We observed during our inspection that call bells were attended to immediately and when people needed extra support in the dining room staff were available to help.

We also looked at people's care records. We found suitable arrangements for planning and reviewing the care people needed was in place. The records were accurate and up to date, which meant people received the care they needed. We saw the home had systems in place to audit all records regularly and they acted on their findings to improve their record keeping.

19 January 2012

During an inspection looking at part of the service

People told us they were 'more than happy' living at Thistle Hill. They said they 'liked' the staff and that they were given everything they needed. People also said they were treated 'well and with respect'. Visitors told us about meetings in the home, where they could meet the manager and staff and discuss topics which impacted on their relatives. They also said they felt their relative was treated with respect. One visitor said their relative was, 'So well looked after and loved." People said they can voice their views about their treatment and care and that staff included them in whatever decisions were being made.

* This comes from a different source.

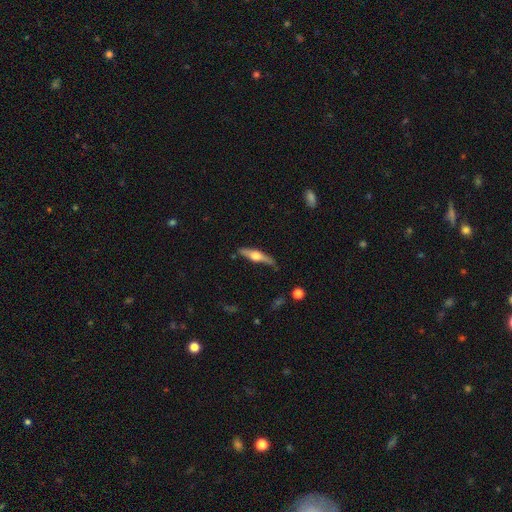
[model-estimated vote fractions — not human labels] This is likely a featured or disk galaxy (65%). It is clearly viewed edge-on (96%). Edge-on bulge: clearly rounded (93%). Merging: likely none (78%).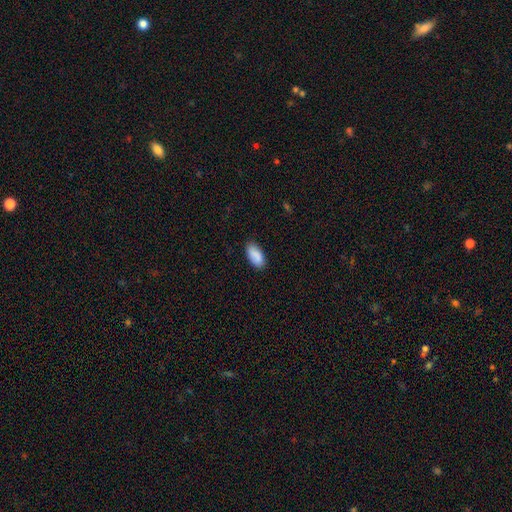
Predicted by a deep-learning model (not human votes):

People told us that they thought there were, 'enough' staff around, to make sure they were cared for properly. One person said, 'The staff always come to you when you need help'. Some visitors said that they called into the home at different times of the day and although staff always seemed busy, they could always get attention if it was required. They did not report any delays when using the nurse call system.

26 July 2011

During an inspection in response to concerns

People who were able told us they could make choices about aspects of their lives, about rising and retiring, where to sit, what activities to participate in and what clothes they wished to wear.

People who were able told us they had seen their care plan and agreed to the contents. They said they saw a range of health care professionals.

People said they liked the meals provided and the chef was able to meet personal requests for alternatives to the menu.

People were complimentary about the staff team, 'They always go at my speed', 'Nothing is too much trouble' and 'Very caring and understanding'. One person did state that staff members from an agency were used sometimes and, 'they seem lost at what to do'. They also said that this could be an issue for them, 'I like staff to know my needs as communication is very, very difficult'.